Cuz it’s quik set concrete. You don’t pre mix. Just water. But what he is doing will clump up and not be solid . Depends on amount used. I’m curious to see it now
Had a hole in a dirt and gravel drive way where a small tree was pushed out ( young pine about 15 to 20 ft tall). Couldn't keep it filled. Filled it in for 2 yrs and would still come back. So, got the idea to fill it with some dirt and poured about half bag of of quickcrete over then watered it down real good. Problem sovled. Reappearing hole ceased to reappear! Lived there for 8 more yrs before moving and hole never did come back over the time i lived there.
Purchase straight Portland cement, anything else is full of filler rocks, you already have the rocks. In Australia they use latex polymers for road stabilization, probably just floor wax tilled and packed down.
Not meaning to kick you in the shin please if you could invest in a better camera. The one you have when you move around it’s hard to look at without getting dizzy. Thank you sir for sharing.
@@bleumeanyontherampage2136 Because he has created like a half inch thick concrete slab over loose gravel that he is going to drive heavy trucks on. It will crack almost immediately and will then be loose large sheets of concrete.
@@Defender_Tom Yep. I'd get a solid surface. But given my 1/4 km long and steep driveway, and that we get snow, I'm ok with gravel.
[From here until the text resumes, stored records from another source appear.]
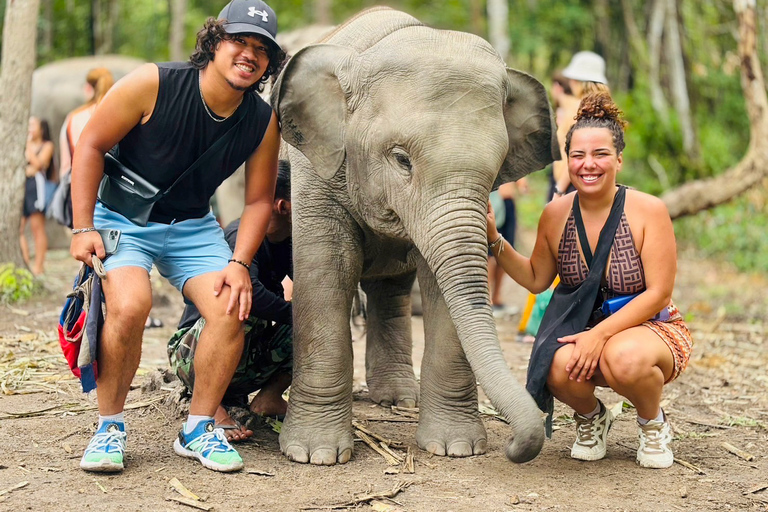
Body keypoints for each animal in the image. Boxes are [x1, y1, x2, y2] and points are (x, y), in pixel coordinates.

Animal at [274, 7, 560, 464]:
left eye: (498, 168)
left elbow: (443, 280)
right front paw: (313, 455)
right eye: (401, 159)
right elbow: (326, 270)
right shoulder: (315, 167)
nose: (515, 446)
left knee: (391, 290)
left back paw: (398, 400)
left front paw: (457, 448)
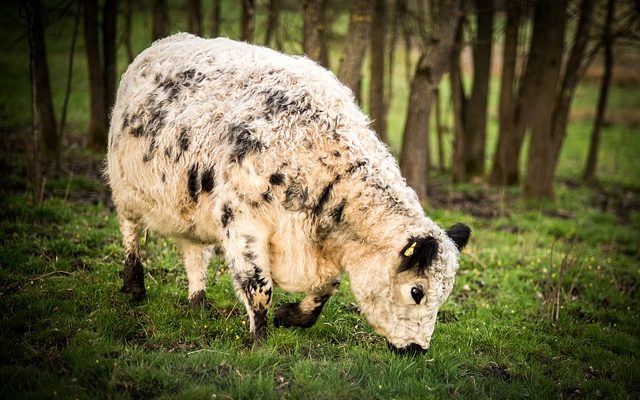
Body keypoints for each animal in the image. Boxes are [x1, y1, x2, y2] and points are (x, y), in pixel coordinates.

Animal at [106, 33, 470, 354]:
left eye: (444, 294)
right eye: (417, 291)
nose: (418, 349)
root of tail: (161, 45)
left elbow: (325, 289)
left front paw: (291, 316)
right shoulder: (243, 223)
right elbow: (258, 287)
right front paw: (260, 341)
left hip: (190, 207)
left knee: (195, 253)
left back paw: (198, 303)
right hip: (125, 187)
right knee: (130, 231)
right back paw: (135, 285)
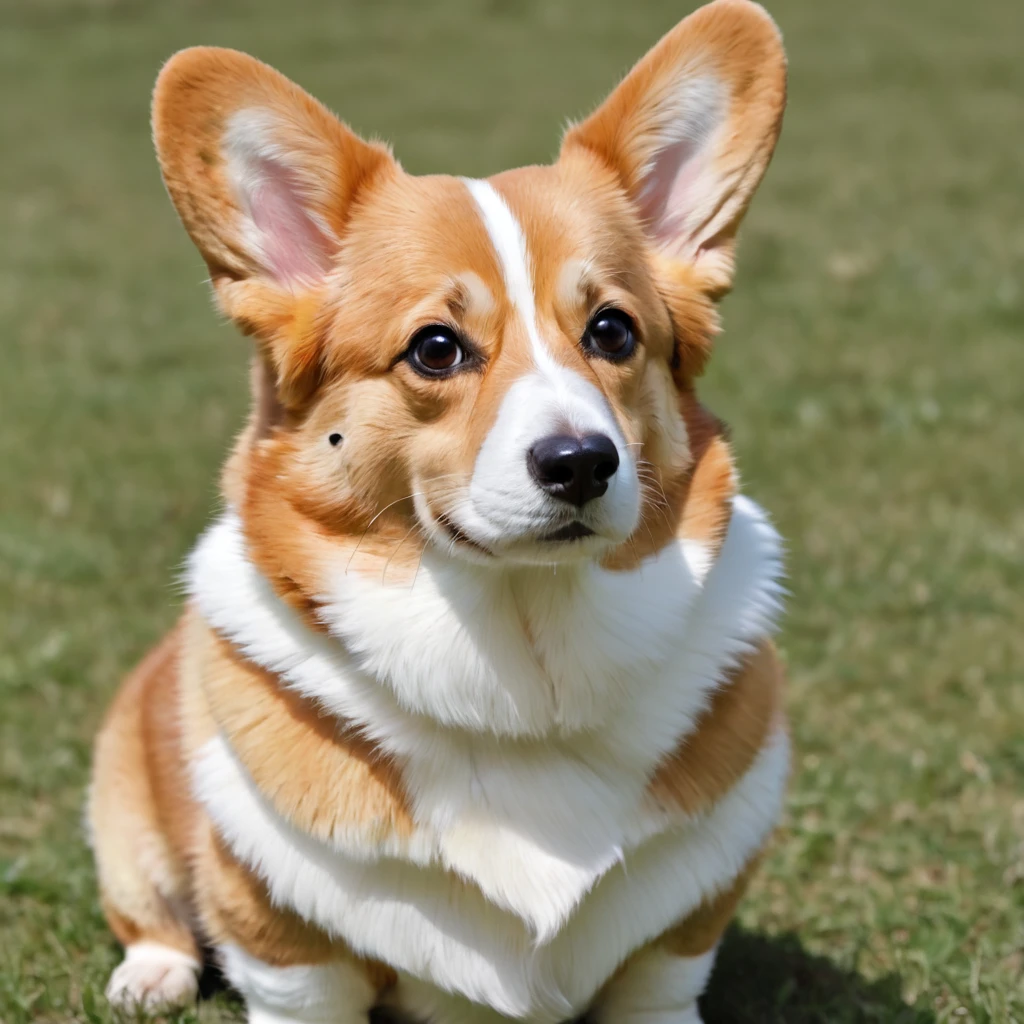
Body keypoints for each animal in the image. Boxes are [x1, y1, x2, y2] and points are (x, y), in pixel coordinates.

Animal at [90, 4, 790, 1019]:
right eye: (436, 349)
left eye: (613, 330)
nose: (582, 462)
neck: (527, 673)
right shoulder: (290, 957)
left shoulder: (676, 940)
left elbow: (660, 970)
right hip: (123, 803)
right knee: (151, 911)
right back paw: (151, 974)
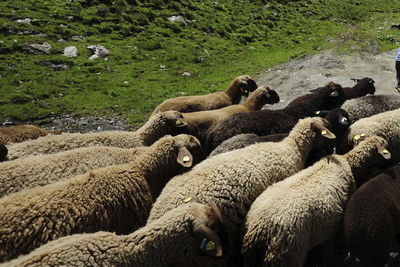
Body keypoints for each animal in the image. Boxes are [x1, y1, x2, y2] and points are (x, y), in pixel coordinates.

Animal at [241, 136, 390, 267]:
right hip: (287, 256)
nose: (391, 162)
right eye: (385, 148)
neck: (347, 163)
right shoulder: (333, 228)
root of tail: (259, 228)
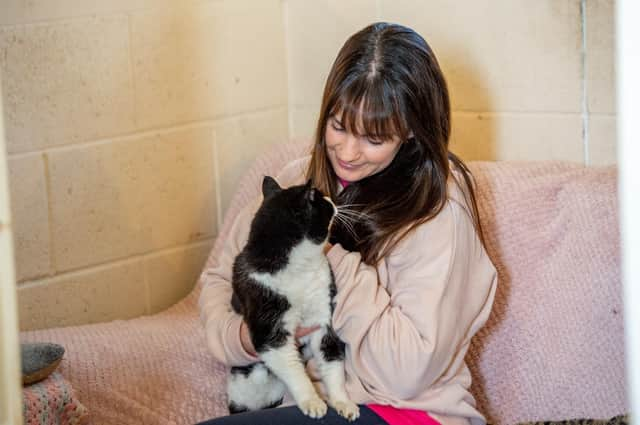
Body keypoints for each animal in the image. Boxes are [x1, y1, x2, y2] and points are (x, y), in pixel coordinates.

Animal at [228, 176, 360, 420]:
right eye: (319, 199)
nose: (331, 199)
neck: (300, 269)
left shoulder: (322, 316)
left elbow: (332, 362)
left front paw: (342, 402)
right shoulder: (269, 328)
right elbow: (293, 367)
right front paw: (313, 401)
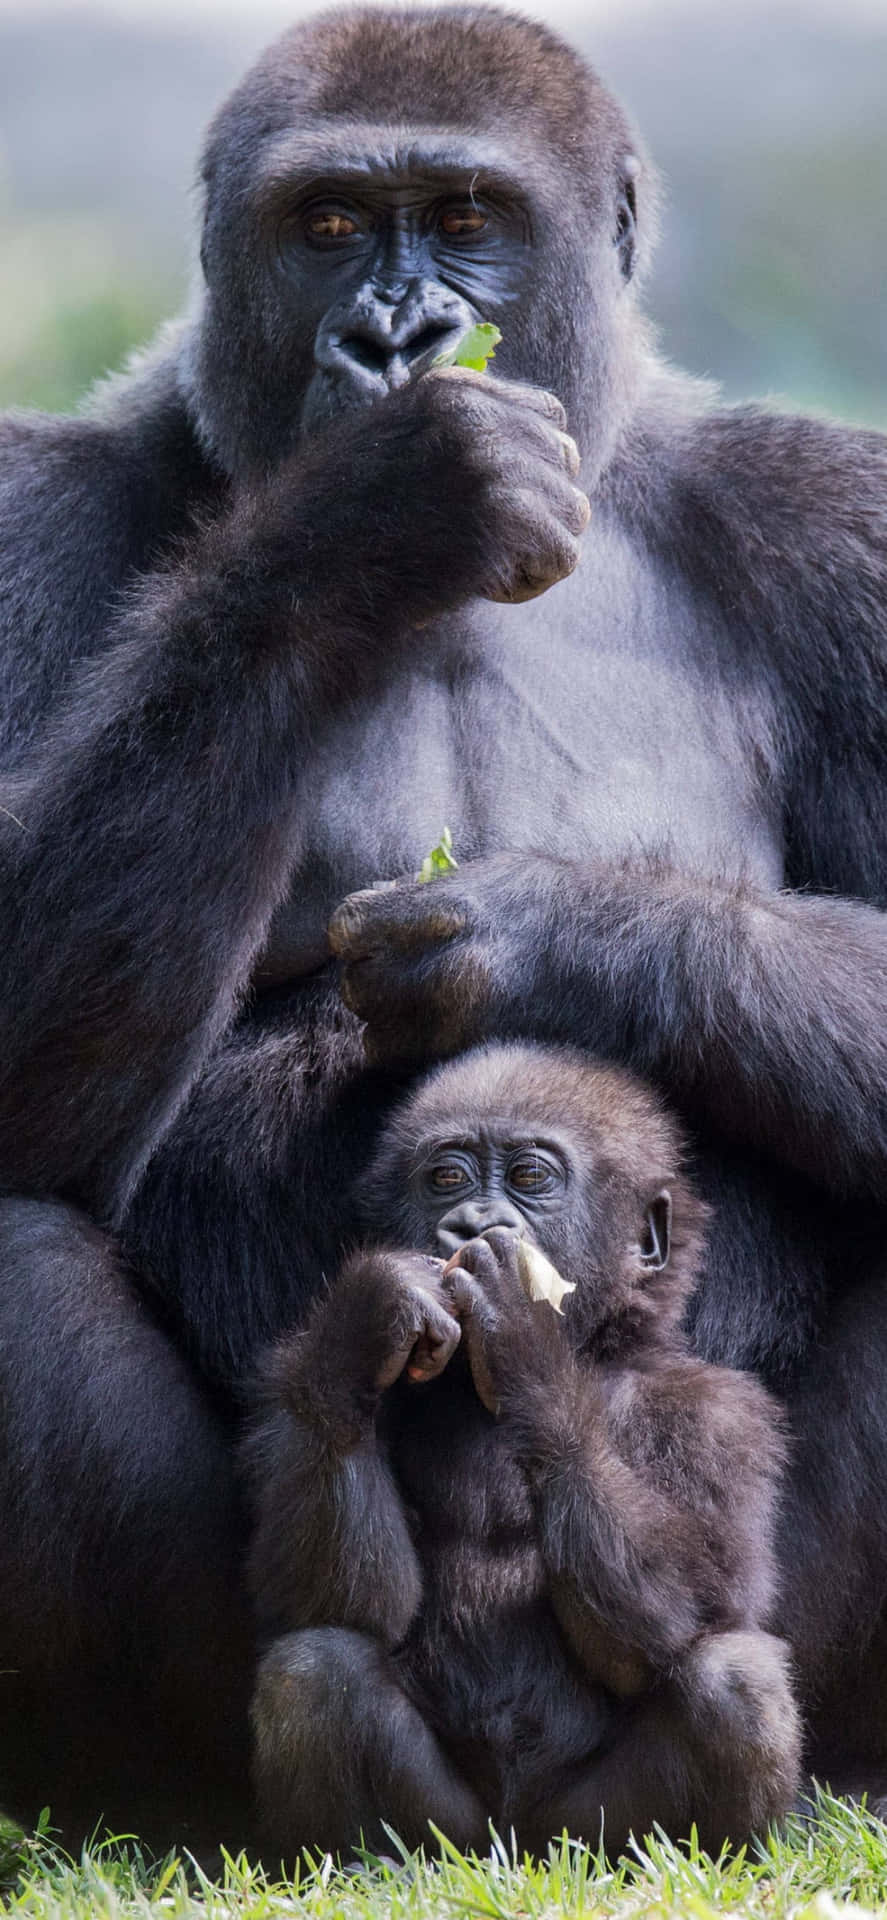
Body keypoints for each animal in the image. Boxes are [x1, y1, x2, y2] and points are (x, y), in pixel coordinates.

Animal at [245, 1052, 798, 1858]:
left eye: (531, 1177)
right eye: (446, 1178)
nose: (473, 1222)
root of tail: (516, 1849)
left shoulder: (722, 1415)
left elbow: (693, 1610)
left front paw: (523, 1335)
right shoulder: (290, 1389)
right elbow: (335, 1599)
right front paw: (372, 1312)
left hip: (584, 1834)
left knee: (733, 1678)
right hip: (452, 1835)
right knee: (314, 1667)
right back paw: (356, 1865)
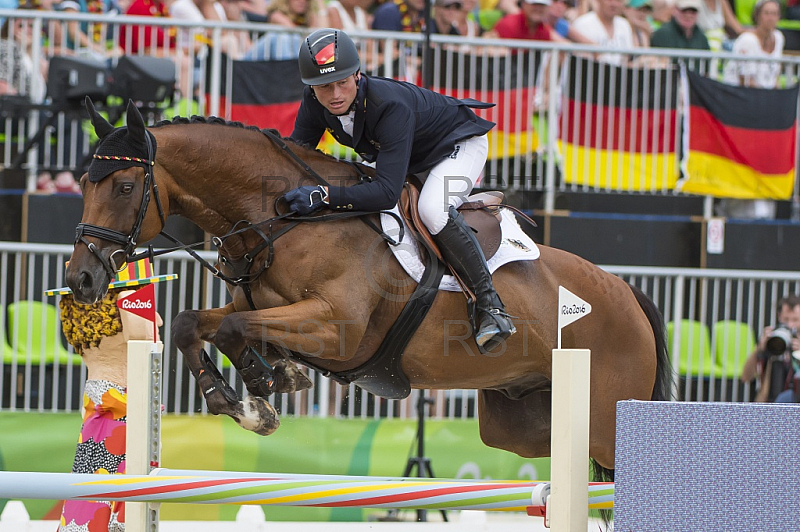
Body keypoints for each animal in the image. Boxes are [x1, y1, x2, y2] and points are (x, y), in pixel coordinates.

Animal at [65, 100, 672, 482]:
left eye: (124, 187)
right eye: (84, 183)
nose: (81, 279)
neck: (284, 219)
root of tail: (629, 294)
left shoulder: (338, 329)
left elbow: (238, 330)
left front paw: (265, 384)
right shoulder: (258, 307)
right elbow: (194, 322)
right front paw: (242, 401)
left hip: (604, 411)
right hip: (520, 420)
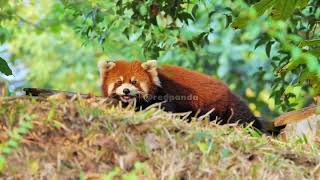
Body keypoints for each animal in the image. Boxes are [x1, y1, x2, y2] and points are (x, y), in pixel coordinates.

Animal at [99, 59, 264, 131]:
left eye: (134, 82)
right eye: (119, 82)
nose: (126, 91)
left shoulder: (167, 94)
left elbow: (166, 109)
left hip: (228, 108)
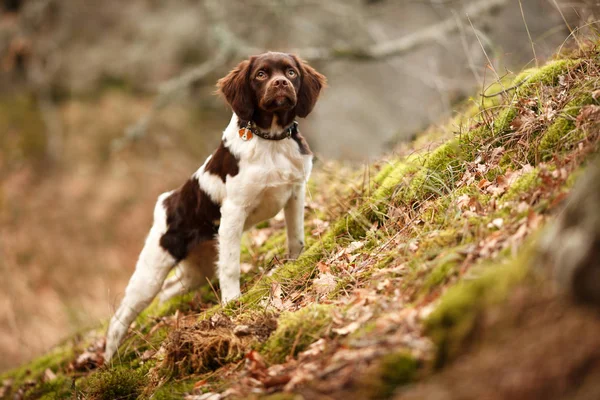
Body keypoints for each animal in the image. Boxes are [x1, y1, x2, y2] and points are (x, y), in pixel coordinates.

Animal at [105, 52, 326, 362]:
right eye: (260, 74)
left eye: (291, 72)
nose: (281, 83)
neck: (270, 139)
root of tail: (167, 201)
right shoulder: (233, 211)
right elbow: (231, 266)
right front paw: (232, 303)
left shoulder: (296, 191)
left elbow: (296, 239)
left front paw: (294, 265)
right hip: (151, 272)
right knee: (121, 316)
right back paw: (108, 359)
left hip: (199, 269)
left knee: (171, 289)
Solid surface would be a schit show when icy.
To fix my place that washes out on a hill, the cheapest estimate was $6000. I make less than $1500 a month social security. I sorted and place aggregates by hand, used fines made of cheap torn bags of concrete mixed with hand sifted limestone fines. A dumpster dive piece of 4" conduit for a culvert pipe. I pretended I was a kid in a sandbox. Never washed out again.